WHAT YOU SHOULD DO
Copy each line below containing "library".

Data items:
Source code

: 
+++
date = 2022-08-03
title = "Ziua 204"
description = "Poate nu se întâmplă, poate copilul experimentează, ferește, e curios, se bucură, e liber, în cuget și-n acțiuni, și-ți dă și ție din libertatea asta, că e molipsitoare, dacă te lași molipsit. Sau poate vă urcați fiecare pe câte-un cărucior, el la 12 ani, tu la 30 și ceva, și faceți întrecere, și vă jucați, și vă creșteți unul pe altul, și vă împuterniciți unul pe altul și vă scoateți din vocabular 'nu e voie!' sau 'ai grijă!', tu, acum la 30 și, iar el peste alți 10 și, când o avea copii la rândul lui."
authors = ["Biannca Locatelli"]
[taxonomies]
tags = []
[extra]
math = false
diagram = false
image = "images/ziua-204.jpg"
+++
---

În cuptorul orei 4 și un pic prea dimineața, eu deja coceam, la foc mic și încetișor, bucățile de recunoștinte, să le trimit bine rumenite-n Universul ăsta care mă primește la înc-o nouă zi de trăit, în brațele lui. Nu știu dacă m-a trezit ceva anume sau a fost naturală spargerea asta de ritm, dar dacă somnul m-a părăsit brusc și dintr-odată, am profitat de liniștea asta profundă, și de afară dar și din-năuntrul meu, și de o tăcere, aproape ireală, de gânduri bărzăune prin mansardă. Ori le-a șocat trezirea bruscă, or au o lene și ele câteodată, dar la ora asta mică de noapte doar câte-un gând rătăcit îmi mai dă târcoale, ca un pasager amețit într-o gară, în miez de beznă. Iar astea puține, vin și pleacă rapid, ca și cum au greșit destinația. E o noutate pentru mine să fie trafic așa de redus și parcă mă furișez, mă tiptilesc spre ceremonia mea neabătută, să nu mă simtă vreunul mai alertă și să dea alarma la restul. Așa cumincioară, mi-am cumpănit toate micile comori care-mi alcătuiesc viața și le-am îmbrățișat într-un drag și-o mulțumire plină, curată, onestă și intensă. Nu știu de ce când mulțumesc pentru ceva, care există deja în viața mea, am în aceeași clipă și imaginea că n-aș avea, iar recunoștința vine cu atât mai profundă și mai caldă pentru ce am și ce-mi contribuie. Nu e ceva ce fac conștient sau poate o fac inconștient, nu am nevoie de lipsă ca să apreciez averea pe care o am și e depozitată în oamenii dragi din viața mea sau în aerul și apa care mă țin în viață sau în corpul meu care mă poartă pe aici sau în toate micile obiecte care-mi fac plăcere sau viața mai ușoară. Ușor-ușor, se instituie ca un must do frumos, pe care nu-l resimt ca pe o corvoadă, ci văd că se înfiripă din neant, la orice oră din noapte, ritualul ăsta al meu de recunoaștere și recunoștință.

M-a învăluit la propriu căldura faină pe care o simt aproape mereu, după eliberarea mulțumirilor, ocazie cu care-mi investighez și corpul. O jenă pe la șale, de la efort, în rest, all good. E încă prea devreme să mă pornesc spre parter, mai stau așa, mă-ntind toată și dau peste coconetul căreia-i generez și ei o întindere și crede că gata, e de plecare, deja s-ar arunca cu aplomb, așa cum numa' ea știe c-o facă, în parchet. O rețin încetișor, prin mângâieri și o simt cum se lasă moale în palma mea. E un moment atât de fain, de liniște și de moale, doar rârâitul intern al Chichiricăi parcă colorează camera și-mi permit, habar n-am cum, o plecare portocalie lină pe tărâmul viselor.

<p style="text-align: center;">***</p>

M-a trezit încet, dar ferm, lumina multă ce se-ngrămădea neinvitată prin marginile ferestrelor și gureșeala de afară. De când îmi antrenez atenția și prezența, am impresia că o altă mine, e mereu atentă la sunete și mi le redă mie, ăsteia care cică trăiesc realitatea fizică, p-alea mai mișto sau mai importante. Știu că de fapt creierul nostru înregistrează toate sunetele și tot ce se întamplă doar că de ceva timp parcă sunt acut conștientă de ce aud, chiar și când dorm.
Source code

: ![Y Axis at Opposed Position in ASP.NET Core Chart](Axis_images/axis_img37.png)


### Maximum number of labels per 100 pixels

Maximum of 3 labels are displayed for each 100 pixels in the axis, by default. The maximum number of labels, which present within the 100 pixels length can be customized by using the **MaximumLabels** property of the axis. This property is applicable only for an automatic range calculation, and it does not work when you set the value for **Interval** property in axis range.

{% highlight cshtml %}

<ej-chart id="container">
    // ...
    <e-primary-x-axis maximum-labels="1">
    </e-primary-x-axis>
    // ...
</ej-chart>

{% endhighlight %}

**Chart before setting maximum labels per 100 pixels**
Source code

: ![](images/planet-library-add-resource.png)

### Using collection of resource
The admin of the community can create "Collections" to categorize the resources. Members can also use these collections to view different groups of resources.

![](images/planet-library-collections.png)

SOLUTION TO THIS PROBLEM
: ![](images/planet-library-add-resource.png)
![](images/planet-library-collections.png)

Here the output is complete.